Document extract:
##############################
From: Kairui Song <ryncsn@gmail.com>
To: Barry Song <21cnbao@gmail.com>
Cc: akpm@linux-foundation.org,
Baolin Wang <baolin.wang@linux.alibaba.com>,
Baoquan He <bhe@redhat.com>, Chris Li <chrisl@kernel.org>,
David Hildenbrand <david@redhat.com>,
Johannes Weiner <hannes@cmpxchg.org>,
Hugh Dickins <hughd@google.com>,
Kalesh Singh <kaleshsingh@google.com>,
LKML <linux-kernel@vger.kernel.org>,
linux-mm <linux-mm@kvack.org>, Nhat Pham <nphamcs@gmail.com>,
Ryan Roberts <ryan.roberts@arm.com>,
Kemeng Shi <shikemeng@huaweicloud.com>,
Tim Chen <tim.c.chen@linux.intel.com>,
Matthew Wilcox <willy@infradead.org>,
"Huang, Ying" <ying.huang@linux.alibaba.com>,
Yosry Ahmed <yosryahmed@google.com>
Subject: Re: [PATCH 05/28] mm, swap: sanitize swap cache lookup convention
Date: Tue, 27 May 2025 23:11:28 +0800 [thread overview]
Message-ID: <CAMgjq7B1K=6OOrK2OUZ0-tqCzi+EJt+2_K97TPGoSt=9+JwP7Q@mail.gmail.com> (raw)
In-Reply-To: <CAGsJ_4ymRwXhQdzabstHhkK0OM0JEWtvR3tjeyQppm7sKZ8FUw@mail.gmail.com>
On Tue, May 27, 2025 at 3:59 PM Barry Song <21cnbao@gmail.com> wrote:
>
> On Sat, May 24, 2025 at 8:01 AM Kairui Song <ryncsn@gmail.com> wrote:
> >
> > On Fri, May 23, 2025 at 10:30 AM Barry Song <21cnbao@gmail.com> wrote:
> > >
> > > On Wed, May 21, 2025 at 2:45 PM Kairui Song <ryncsn@gmail.com> wrote:
> > > >
> > > > Barry Song <21cnbao@gmail.com> 于 2025年5月21日周三 06:33写道:
> > > > > Let me run test case [1] to check whether this ever happens. I guess I need to
> > > > > hack kernel a bit to always add folio to swapcache even for SYNC IO.
##############################
Required task 1:
Answer these questions about the mailing-list message, one answer per line, marked (a), (b), (c) as below.
(a) What patch number and total appear in the subject line?
(b) On what date and at what time was the message sent?
(c) In the quoted lines at the bottom, what does Barry Song guess must be done to the kernel?
##############################
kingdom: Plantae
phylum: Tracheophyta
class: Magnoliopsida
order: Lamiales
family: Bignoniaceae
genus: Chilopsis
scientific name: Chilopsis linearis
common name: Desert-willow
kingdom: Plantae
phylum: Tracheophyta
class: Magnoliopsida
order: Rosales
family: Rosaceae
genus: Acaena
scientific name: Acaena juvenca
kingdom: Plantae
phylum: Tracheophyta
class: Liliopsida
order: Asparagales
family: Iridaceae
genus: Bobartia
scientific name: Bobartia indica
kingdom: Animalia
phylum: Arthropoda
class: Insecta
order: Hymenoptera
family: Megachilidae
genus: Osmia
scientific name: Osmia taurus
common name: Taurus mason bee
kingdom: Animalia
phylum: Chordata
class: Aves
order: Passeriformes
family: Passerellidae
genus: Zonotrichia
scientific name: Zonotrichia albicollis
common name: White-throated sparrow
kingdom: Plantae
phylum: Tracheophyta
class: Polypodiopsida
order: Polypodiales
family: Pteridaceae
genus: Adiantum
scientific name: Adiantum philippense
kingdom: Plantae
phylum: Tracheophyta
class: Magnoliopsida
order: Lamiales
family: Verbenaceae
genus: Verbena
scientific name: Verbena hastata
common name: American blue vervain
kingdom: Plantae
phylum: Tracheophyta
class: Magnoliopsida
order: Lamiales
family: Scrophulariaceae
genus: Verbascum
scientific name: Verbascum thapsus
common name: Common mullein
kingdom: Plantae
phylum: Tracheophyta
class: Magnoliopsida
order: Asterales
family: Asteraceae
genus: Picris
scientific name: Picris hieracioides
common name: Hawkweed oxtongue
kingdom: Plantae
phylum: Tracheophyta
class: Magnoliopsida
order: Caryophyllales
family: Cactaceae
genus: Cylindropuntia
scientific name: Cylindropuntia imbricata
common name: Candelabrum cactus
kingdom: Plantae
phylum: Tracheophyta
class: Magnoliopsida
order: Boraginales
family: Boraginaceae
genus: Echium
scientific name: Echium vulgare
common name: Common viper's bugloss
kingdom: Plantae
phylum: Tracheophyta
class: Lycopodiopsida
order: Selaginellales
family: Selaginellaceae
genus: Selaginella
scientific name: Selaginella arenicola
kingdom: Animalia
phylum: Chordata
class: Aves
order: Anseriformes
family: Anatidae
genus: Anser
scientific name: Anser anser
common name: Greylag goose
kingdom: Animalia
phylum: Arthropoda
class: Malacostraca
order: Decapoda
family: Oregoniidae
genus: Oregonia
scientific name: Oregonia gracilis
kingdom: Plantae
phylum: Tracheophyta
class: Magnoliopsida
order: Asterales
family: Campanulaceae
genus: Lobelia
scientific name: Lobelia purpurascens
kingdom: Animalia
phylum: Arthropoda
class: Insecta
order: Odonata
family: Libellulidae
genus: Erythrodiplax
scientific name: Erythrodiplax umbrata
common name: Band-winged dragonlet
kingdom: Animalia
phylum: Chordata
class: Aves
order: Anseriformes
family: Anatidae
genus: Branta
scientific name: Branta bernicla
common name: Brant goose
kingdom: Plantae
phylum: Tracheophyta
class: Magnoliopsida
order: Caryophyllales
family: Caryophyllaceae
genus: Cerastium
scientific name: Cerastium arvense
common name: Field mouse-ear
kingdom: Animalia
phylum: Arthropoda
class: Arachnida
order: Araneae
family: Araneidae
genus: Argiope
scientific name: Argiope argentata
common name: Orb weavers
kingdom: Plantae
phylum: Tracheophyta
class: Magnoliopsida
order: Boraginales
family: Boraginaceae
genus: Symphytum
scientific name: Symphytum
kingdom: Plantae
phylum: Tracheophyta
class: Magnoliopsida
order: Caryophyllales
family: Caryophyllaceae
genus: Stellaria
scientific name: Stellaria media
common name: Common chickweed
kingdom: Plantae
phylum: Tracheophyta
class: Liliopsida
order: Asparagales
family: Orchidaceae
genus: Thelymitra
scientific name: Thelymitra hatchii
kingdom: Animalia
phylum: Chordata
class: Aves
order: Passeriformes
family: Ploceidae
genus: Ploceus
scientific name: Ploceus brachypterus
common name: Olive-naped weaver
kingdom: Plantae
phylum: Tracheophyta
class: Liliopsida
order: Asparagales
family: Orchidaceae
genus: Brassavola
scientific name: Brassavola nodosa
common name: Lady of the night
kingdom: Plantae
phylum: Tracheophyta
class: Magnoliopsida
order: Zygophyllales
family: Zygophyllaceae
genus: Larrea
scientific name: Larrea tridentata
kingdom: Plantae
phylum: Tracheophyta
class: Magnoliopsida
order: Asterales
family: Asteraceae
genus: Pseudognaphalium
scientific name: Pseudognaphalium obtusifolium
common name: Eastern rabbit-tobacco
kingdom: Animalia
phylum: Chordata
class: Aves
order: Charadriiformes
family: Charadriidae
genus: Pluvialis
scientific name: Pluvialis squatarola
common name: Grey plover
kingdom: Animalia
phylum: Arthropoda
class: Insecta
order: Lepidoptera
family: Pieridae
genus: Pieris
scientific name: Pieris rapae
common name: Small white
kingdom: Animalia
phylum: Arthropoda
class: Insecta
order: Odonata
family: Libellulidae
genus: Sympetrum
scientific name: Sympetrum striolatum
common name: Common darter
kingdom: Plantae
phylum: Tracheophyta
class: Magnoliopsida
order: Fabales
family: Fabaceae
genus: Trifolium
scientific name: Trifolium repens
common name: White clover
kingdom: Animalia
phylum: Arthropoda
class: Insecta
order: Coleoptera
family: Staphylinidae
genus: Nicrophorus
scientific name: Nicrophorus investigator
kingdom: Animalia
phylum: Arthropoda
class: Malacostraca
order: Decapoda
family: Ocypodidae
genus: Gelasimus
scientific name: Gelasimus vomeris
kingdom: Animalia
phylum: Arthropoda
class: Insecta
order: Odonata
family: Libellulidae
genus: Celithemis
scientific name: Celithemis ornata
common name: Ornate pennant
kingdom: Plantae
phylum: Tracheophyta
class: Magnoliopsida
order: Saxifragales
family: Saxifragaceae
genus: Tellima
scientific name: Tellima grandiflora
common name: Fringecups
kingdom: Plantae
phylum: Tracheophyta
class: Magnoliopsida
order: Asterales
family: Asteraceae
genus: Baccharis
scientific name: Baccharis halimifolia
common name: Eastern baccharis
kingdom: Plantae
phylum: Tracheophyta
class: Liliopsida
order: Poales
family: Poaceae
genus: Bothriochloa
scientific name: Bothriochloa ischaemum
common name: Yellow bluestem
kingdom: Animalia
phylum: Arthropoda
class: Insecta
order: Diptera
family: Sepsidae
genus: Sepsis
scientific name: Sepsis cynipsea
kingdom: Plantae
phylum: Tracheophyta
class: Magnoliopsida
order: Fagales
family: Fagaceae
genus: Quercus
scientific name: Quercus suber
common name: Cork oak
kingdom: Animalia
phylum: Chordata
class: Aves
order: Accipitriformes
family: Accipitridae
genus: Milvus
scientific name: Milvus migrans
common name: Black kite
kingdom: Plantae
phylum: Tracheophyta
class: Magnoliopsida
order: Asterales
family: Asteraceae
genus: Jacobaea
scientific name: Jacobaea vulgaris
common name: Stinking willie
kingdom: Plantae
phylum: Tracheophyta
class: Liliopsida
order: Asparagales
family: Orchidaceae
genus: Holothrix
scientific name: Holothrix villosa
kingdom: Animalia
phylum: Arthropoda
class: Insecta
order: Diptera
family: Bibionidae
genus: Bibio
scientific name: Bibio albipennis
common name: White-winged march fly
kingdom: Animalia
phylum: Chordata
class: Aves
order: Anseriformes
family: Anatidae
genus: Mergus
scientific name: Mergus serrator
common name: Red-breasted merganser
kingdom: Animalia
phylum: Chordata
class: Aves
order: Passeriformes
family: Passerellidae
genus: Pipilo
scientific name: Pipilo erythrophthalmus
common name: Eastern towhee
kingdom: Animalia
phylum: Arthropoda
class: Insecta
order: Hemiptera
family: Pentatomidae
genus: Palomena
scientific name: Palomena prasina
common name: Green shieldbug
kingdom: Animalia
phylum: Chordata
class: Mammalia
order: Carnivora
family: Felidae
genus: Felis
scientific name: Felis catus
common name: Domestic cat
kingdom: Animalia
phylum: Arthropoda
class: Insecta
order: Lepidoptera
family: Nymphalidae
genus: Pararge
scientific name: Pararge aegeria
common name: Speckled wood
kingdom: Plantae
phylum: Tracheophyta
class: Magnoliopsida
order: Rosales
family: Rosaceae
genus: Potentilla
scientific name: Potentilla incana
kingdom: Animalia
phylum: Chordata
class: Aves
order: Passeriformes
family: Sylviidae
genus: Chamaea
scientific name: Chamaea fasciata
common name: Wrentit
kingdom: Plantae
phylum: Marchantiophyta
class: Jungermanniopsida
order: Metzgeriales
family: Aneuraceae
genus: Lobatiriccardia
##############################
Required task 2:
Express the records from the line that contains "common name: Eastern towhee" through the end of the records, both ends included, as a Markdown table with the columns Row and Line. Give each line its row number, and leave out blank lines.

Exercise response 1:
(a) 05/28
(b) Tue, 27 May 2025 at 23:11:28 +0800
(c) Hack the kernel a bit to always add folio to swapcache, even for SYNC IO.

Exercise response 2:
| Row | Line |
|---|---|
| 1 | common name: Eastern towhee |
| 2 | kingdom: Animalia |
| 3 | phylum: Arthropoda |
| 4 | class: Insecta |
| 5 | order: Hemiptera |
| 6 | family: Pentatomidae |
| 7 | genus: Palomena |
| 8 | scientific name: Palomena prasina |
| 9 | common name: Green shieldbug |
| 10 | kingdom: Animalia |
| 11 | phylum: Chordata |
| 12 | class: Mammalia |
| 13 | order: Carnivora |
| 14 | family: Felidae |
| 15 | genus: Felis |
| 16 | scientific name: Felis catus |
| 17 | common name: Domestic cat |
| 18 | kingdom: Animalia |
| 19 | phylum: Arthropoda |
| 20 | class: Insecta |
| 21 | order: Lepidoptera |
| 22 | family: Nymphalidae |
| 23 | genus: Pararge |
| 24 | scientific name: Pararge aegeria |
| 25 | common name: Speckled wood |
| 26 | kingdom: Plantae |
| 27 | phylum: Tracheophyta |
| 28 | class: Magnoliopsida |
| 29 | order: Rosales |
| 30 | family: Rosaceae |
| 31 | genus: Potentilla |
| 32 | scientific name: Potentilla incana |
| 33 | kingdom: Animalia |
| 34 | phylum: Chordata |
| 35 | class: Aves |
| 36 | order: Passeriformes |
| 37 | family: Sylviidae |
| 38 | genus: Chamaea |
| 39 | scientific name: Chamaea fasciata |
| 40 | common name: Wrentit |
| 41 | kingdom: Plantae |
| 42 | phylum: Marchantiophyta |
| 43 | class: Jungermanniopsida |
| 44 | order: Metzgeriales |
| 45 | family: Aneuraceae |
| 46 | genus: Lobatiriccardia |